Mike Haasl wrote:Nifty! What do they taste like? What is the plant like (vine, big, little)? Is it an annual or perennial?
Dan Boone wrote:I have never been certain that the one or two I bought for seed OR the ones I grew and ate were at the proper maturity and ripeness, though; my lack of reliable color vision is not a help here.)
The approximate color turning point is 30-40 days from fruit set and at this stage they reach their maximal weight. During the following month the concentrations of reducing sugars and total soluble solids increases and the peel color changes from green through whitish green to yellow and finally to orange. Fruits picked mature green (at about turning point) fail to develop the desirable uniform orange color even after three months in storage. Fruits left to ripen in the field exhibit higher TSS and reducing sugar values than fruits allowed to ripen in storage.
The present commercial cultigene has a rather bland taste which severely limits its potential as an eating fruit. If its eating quality can be improved, mainly by increasing sugar content, acidity, and aroma, it would be marketed as a new fruit.

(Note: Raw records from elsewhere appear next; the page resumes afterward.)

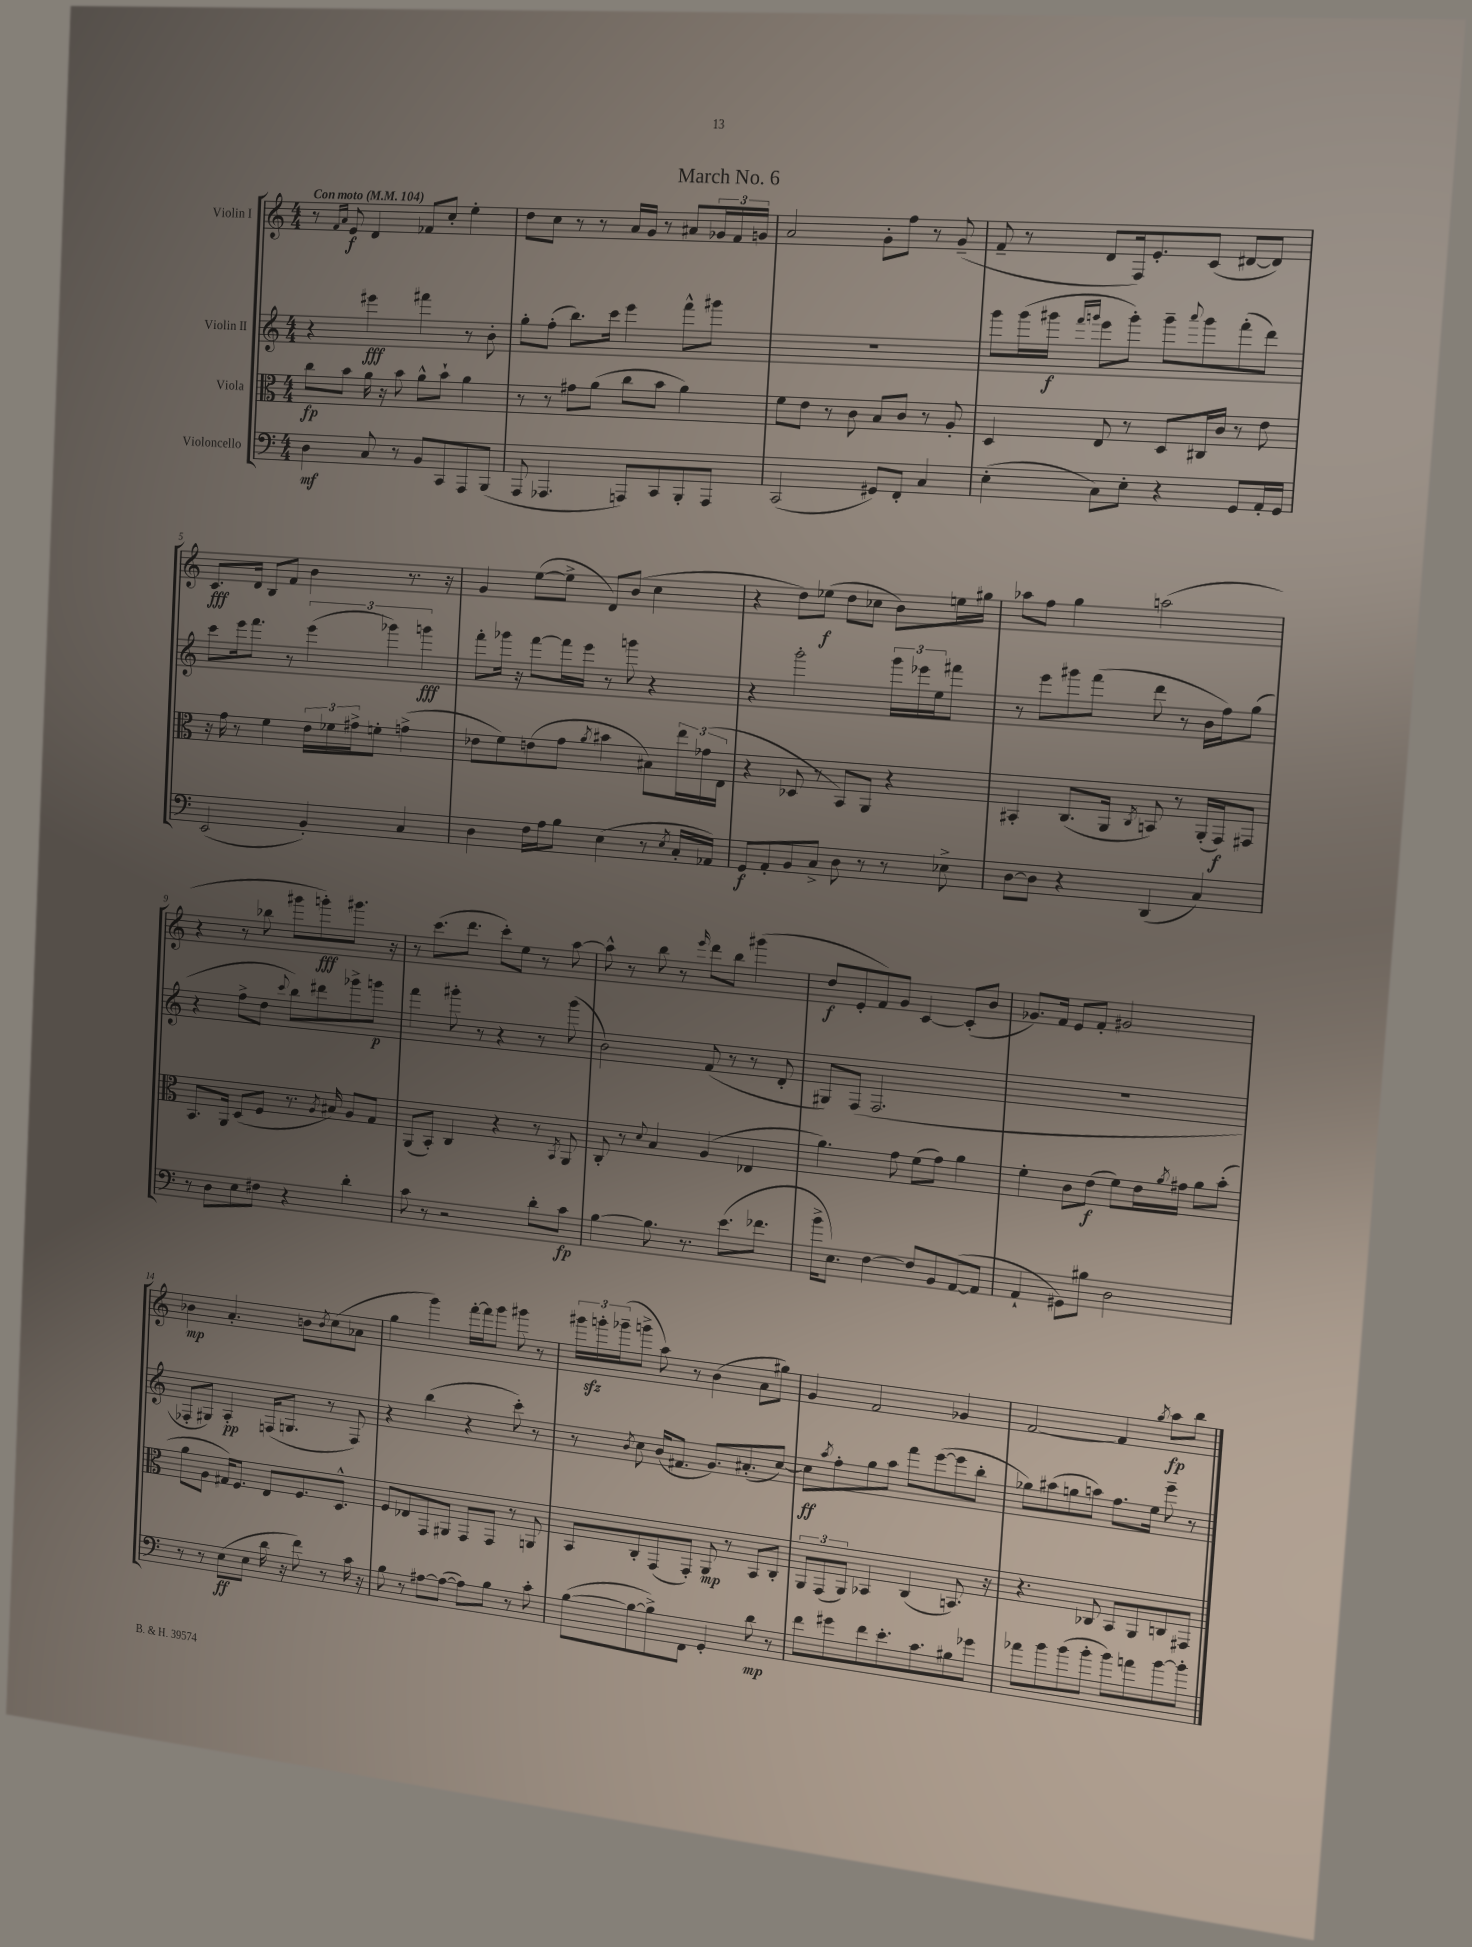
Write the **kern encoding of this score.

**kern	**dynam	**kern	**dynam	**kern	**dynam	**kern	**dynam
*part4	*part4	*part3	*part3	*part2	*part2	*part1	*part1
*staff4	*staff4	*staff3	*staff3	*staff2	*staff2	*staff1	*staff1
*I"Violoncello	*	*I"Viola	*	*I"Violin II	*	*I"Violin I	*
*clefF4	*	*clefC3	*	*clefG2	*	*clefG2	*
*k[]	*	*k[]	*	*k[]	*	*k[]	*
*M4/4	*	*M4/4	*	*M4/4	*	*M4/4	*
*MM104	*	*MM104	*	*MM104	*	*MM104	*
=1	=1	=1	=1	=1	=1	=1	=1
!	!	!	!	!	!	!LO:TX:a:B:t=Con moto	!
4D\	mf	8cc\L	fp	4r	.	8r	.
.	.	.	.	.	.	16qqf/LL	.
.	.	.	.	.	.	16qqa/JJ	.
.	.	8b\J	.	.	.	8e/	f
8C/	.	16a\	.	4eee#X\	fff	4d/	.
.	.	16r	.	.	.	.	.
8r	.	8b\	.	.	.	.	.
8BB/L	.	8a^^\L	.	4fff#X\	.	8f-X/L	.
8CC/	.	8b`\J	.	.	.	8cc'/J	.
8AAA/	.	4a\	.	8r	.	4ee'\	.
(8BBB/J	.	.	.	8b'\	.	.	.
=2	=2	=2	=2	=2	=2	=2	=2
8AAA/	.	8r	.	8gg'\L	.	8dd\L	.
4.AAA-X/	.	8r	.	(8ff'\J	.	8cc\J	.
.	.	8g#X\L	.	8.bb\L)	.	8r	.
.	.	(8a\J	.	.	.	8r	.
.	.	.	.	16ccc\Jk	.	.	.
8AAAn/L)	.	8cc\L	.	4eee\	.	16a/LL	.
.	.	.	.	.	.	16g/JJ	.
8CC/	.	8b\J	.	.	.	8r	.
8BBB'/	.	4a\)	.	8fff^^\L	.	8a#X/L	.
8AAA/J	.	.	.	8ggg#X\J	.	24g-X/L	.
.	.	.	.	.	.	24f/	.
.	.	.	.	.	.	24gn/JJ	.
=3	=3	=3	=3	=3	=3	=3	=3
(2CC/	.	8f\L	.	1r	.	2a/	.
.	.	8e\J	.	.	.	.	.
.	.	8r	.	.	.	.	.
.	.	8c\	.	.	.	.	.
8GG#X/L)	.	8B/L	.	.	.	8g'\L	.
8FF'/J	.	8c/J	.	.	.	8ff\J	.
4C/	.	8r	.	.	.	8r	.
.	.	8A'/	.	.	.	(8g~/	.
=4	=4	=4	=4	=4	=4	=4	=4
(4E'\	.	4D/	.	8ggg\L	.	8f~/	.
.	.	.	.	(16ggg\L	.	8r	.
.	.	.	.	16ggg#X\JJ	f	.	.
.	.	.	.	16qqfff/LL	.	.	.
.	.	.	.	16qqgggn/JJ	.	.	.
8C\L)	.	8E/	.	8eee\L	.	8d/L	.
8E'\J	.	8r	.	8ggg'\J)	.	16F/k)	.
.	.	.	.	.	.	8.e'/	.
4r	.	8D/L	.	8ggg~\L	.	.	.
.	.	.	.	8qqaaa/	.	.	.
.	.	16C#X/L	.	8ggg\	.	(8c/J	.
.	.	16c/JJ	.	.	.	.	.
8GG/L	.	8r	.	(8fff'\	.	[8d#X/L	.
16AA'/L	.	8e\	.	8ddd\J)	.	8d#/J])	.
16GG/JJ	.	.	.	.	.	.	.
!!LO:LB:g=z
=5	=5	=5	=5	=5	=5	=5	=5
(2EE/	.	16r	.	8ccc\L	.	8.c/L	fff
.	.	16g\	.	.	.	.	.
.	.	8r	.	16eee\k	.	.	.
.	.	.	.	8.fff\J	.	16d/Jk	.
.	.	4f\	.	.	.	8B/L	.
.	.	.	.	8r	.	8f/J	.
4BB'/)	.	24e\LL	.	(6eee\	.	4b\	.
.	.	24f-X\	.	.	.	.	.
.	.	24g#X^\J	.	.	.	.	.
.	.	8fn'\J	.	.	.	.	.
.	.	.	.	6ggg-X\)	.	.	.
4C/	.	(4gn^\	.	.	.	8.r	.
.	.	.	.	6gggn\	fff	.	.
.	.	.	.	.	.	16r	.
=6	=6	=6	=6	=6	=6	=6	=6
4D\	.	8e-X\L	.	8fff'\L	.	4g/	.
.	.	8f\)	.	16ggg-X\Jk	.	.	.
.	.	.	.	16r	.	.	.
16F\LL	.	(8en\	.	[8fff\L	.	([8ee\L	.
16A\J	.	.	.	.	.	.	.
8B\J	.	8g\J	.	16fff\L]	.	8ee^\J]	.
.	.	.	.	16eee\JJ	.	.	.
.	.	8qa/	.	.	.	.	.
(4E\	.	4b#X\	.	8r	.	8d/L)	.
.	.	.	.	8gggn\	.	(8b/J	.
8r	.	8B#X\L)	.	4r	.	4cc\	.
8qE/	.	.	.	.	.	.	.
16C'/LL	.	24ee\L	.	.	.	.	.
.	.	(24g-X\	.	.	.	.	.
16AA-X/JJ)	.	.	.	.	.	.	.
.	.	24E\JJ	.	.	.	.	.
=7	=7	=7	=7	=7	=7	=7	=7
8GG/L	f	4r	.	4r	.	4r	.
8AA'/	.	.	.	.	.	.	.
8BB/	.	8D-X/	.	2ggg'\	.	8dd\L)	.
8C^/J	.	8r	.	.	.	(8ee-X\J	f
8D\	.	8BB/L)	.	.	.	8dd\L	.
8r	.	8AA/J	.	.	.	8cc-X\J	.
8r	.	4r	.	24ggg\LL	.	8b\L)	.
.	.	.	.	24eee-X\	.	.	.
.	.	.	.	24ee\J	.	.	.
8E-X^\	.	.	.	8fff#X\J	.	16een\L	.
.	.	.	.	.	.	16gg#X\JJ	.
=8	=8	=8	=8	=8	=8	=8	=8
[8D\L	.	4BB#X'/	.	8r	.	8aa-X\L	.
8D\J]	.	.	.	8eee\L	.	8ff\J	.
4r	.	(8.C/L	.	8ggg#X\	.	4gg\	.
.	.	.	.	(8fff\J	.	.	.
.	.	16AA/Jk	.	.	.	.	.
.	.	8qC/	.	.	.	.	.
(4DD/	.	8BBn/)	.	8ddd\	.	(2aan\	.
.	.	8r	.	8r	.	.	.
4C/)	.	(16AA'/LL	.	16b\LL	.	.	.
.	.	16GG/J)	f	16ff\J)	.	.	.
.	.	8GG#X/J	.	(8gg\J	.	.	.
!!LO:LB:g=z
=9	=9	=9	=9	=9	=9	=9	=9
8r	.	8.BB/L	.	4r	.	4r	.
8D\L	.	.	.	.	.	.	.
.	.	16AA/Jk	.	.	.	.	.
8E\	.	(8D/L	.	8ff^\L	.	8r	.
8F#X\J	.	8F/J	.	8dd\J	.	8bb-X\	.
.	.	.	.	8qqccc/	.	.	.
4r	.	8.r	.	8bb\L)	.	8ggg#X\L	.
.	.	.	.	8ddd#X\	.	8gggn'\)	fff
.	.	8qA/	.	.	.	.	.
.	.	16B#X/)	.	.	.	.	.
4d'\	.	8A/L	.	8ggg-X^\	.	8.ggg#X\J	.
.	.	8G/J	.	8gggn\J	p	.	.
.	.	.	.	.	.	16r	.
=10	=10	=10	=10	=10	=10	=10	=10
8c\	.	(8AA/L	.	4fff\	.	8r	.
8r	.	8BB'/J)	.	.	.	(8.ccc\L	.
2r	.	4C/	.	8ggg#X'\	.	.	.
.	.	.	.	.	.	8.ddd\J	.
.	.	.	.	8r	.	.	.
.	.	4r	.	4r	.	8ccc'\L)	.
.	.	.	.	.	.	8ee\J	.
8d'\L	.	8r	.	8r	.	8r	.
.	.	8qBB/	.	.	.	.	.
8c\J	fp	8AA/	.	(8ggg#\	.	[8aa\	.
=11	=11	=11	=11	=11	=11	=11	=11
[4B\	.	8C'/	.	2b\)	.	8aa^^\]	.
.	.	8r	.	.	.	8r	.
.	.	8qqd/	.	.	.	.	.
8.B\]	.	4B/	.	.	.	8bb\	.
.	.	.	.	.	.	8r	.
8.r	.	.	.	.	.	.	.
.	.	.	.	.	.	16qqeee/	.
.	.	(4A/	.	(8f/	.	8ddd\L	.
(8.e\L	.	.	.	8r	.	8bb\J	.
.	.	4E-X/	.	8r	.	(4ggg#X\	.
8.f-X\J	.	.	.	.	.	.	.
.	.	.	.	8d'/	.	.	.
=12	=12	=12	=12	=12	=12	=12	=12
16b^\KL	.	4.a\)	.	8G#X/L)	.	8dd/L	f
8.E\J)	.	.	.	.	.	.	.
.	.	.	.	(8F/J	.	8e'/	.
[4F\	.	.	.	2.F/	.	8f/)	.
.	.	8g\	.	.	.	8g/J	.
8F/L]	.	(8f\L	.	.	.	[4c/	.
8BB/	.	8g\J)	.	.	.	.	.
([8AA/	.	4a\	.	.	.	(8c'/L]	.
8AA/J]	.	.	.	.	.	8b/J	.
=13	=13	=13	=13	=13	=13	=13	=13
4AA`/	.	4f'\	.	1r	.	8.g-X/L)	.
.	.	.	.	.	.	16f/Jk	.
8GG#X\L)	.	8c\L	.	.	.	8e/L	.
8B#X\J	.	(8e\J	f	.	.	8f'/J	.
2D\	.	8f\L)	.	.	.	2g#X/	.
.	.	16e\L	.	.	.	.	.
.	.	8qa/	.	.	.	.	.
.	.	16g#X\JJ	.	.	.	.	.
.	.	8a\L	.	.	.	.	.
.	.	(8b'\J	.	.	.	.	.
!!LO:LB:g=z
=14	=14	=14	=14	=14	=14	=14	=14
8r	.	8a\L	.	8F-X'/L	.	4b-X\	mp
8r	.	8A\J	.	8G#X/J)	.	.	.
(8E\L	ff	16G#X/KL)	.	4A'/	pp	4.a'/	.
.	.	8.F/J	.	.	.	.	.
8E\J	.	.	.	.	.	.	.
16d\	.	8E/L	.	(16Fn/KL	.	.	.
16r	.	.	.	8.Gn/J	.	.	.
8f\)	.	8.F/	.	.	.	8bn\L	.
.	.	.	.	.	.	8qb/	.
8r	.	.	.	8r	.	(8cc\	.
.	.	8.D^^/J	.	.	.	.	.
16c\	.	.	.	8F/)	.	8a-X\J	.
16r	.	.	.	.	.	.	.
=15	=15	=15	=15	=15	=15	=15	=15
8B\	.	8F/L	.	4r	.	4gg\	.
8r	.	8E-X/	.	.	.	.	.
[8A#X\L	.	8GG/	.	(4bb\	.	4ggg\)	.
(8A#\J_	.	8AA#X/J	.	.	.	.	.
8A#\L])	.	8GG/L	.	4r	.	[16fff'\LL	.
.	.	.	.	.	.	16fff\J]	.
8B\J	.	8GG/J	.	.	.	8ggg\J	.
8r	.	8r	.	8ccc'\)	.	8ggg#X\	.
8c'\	.	8AAn/	.	8r	.	8r	.
=16	=16	=16	=16	=16	=16	=16	=16
([8B\L	.	8BB/L	.	8r	.	24ggg#X\LL	.
.	.	.	.	.	.	24gggnzz'\	.
.	.	.	.	.	.	(24ggg-X~\J	.
.	.	.	.	8qb/	.	.	.
8B\_	.	8C'/	.	8cc\	.	8gggn^\J	.
8B^\])	.	(8GG/	.	(16b/KL	.	8aa\)	.
.	.	.	.	8.f#X/J	.	.	.
8FF\J	.	8GG'/J)	.	.	.	8r	.
4GG'/	.	8AA/	mp	8.g/L)	.	(4b\	.
.	.	8r	.	.	.	.	.
.	.	.	.	(8.a#X'/	.	.	.
8d\	mp	8BB/L	.	.	.	8a\L	.
8r	.	8C'/J	.	[8cc/J)	.	8gg#X\J)	.
=17	=17	=17	=17	=17	=17	=17	=17
8f\L	.	12AA/L	.	8cc\L]	ff	4g/	.
.	.	(12GG/	.	.	.	.	.
.	.	.	.	8qaa/	.	.	.
8g#X\	.	.	.	8ff'\	.	.	.
.	.	12AA/J)	.	.	.	.	.
8f\	.	4BB-X/	.	8gg\	.	2f/	.
8.e'\	.	.	.	8aa\J	.	.	.
.	.	(4C/	.	8fff\L	.	.	.
8.c\	.	.	.	.	.	.	.
.	.	.	.	([8eee\	.	.	.
8B#X\	.	8.BBn/)	.	8eee\]	.	4g-X/	.
8g-X\J	.	.	.	8bb'\J	.	.	.
.	.	16r	.	.	.	.	.
=18	=18	=18	=18	=18	=18	=18	=18
8a-X\L	.	4.r	.	8gg-X\L)	.	[2f/	.
8b\	.	.	.	(8aa#X\	.	.	.
(8b\	.	.	.	8ggn\	.	.	.
8b'\J	.	8C-X/	.	8aan\J)	.	.	.
8b\L)	.	8BB/L	.	8.ff\L	.	4f/]	.
8an\	.	8AA/	.	.	.	.	.
.	.	.	.	16ee\Jk	.	.	.
.	.	.	.	.	.	8qgg/	.
[8b\	.	8Cn/	.	8eee~\	.	8aa\L	fp
8b'\J]	.	8GG#X/J	.	8r	.	8bb\J	.
==	==	==	==	==	==	==	==
*-	*-	*-	*-	*-	*-	*-	*-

A market for edible kiwano does not yet exist, because the fruit lacks taste. Increasing the sweetness and improving the aroma may give rise to a new product for a large-volume market.
Significant differences were found in important fruit quality characters between the commercial cultigene and the accession lines. The Botswana and commercial cultigenes had significantly larger fruit (up to twice as large) and fewer thorns than the other accession lines. The commercial line had significantly lower reducing sugar and higher pH than the other accession lines, but some of the accession lines were bitter.
The line from Botswana had large and attractive fruits, with a slightly different shape. Fruits of this line had high acidity and very good aroma.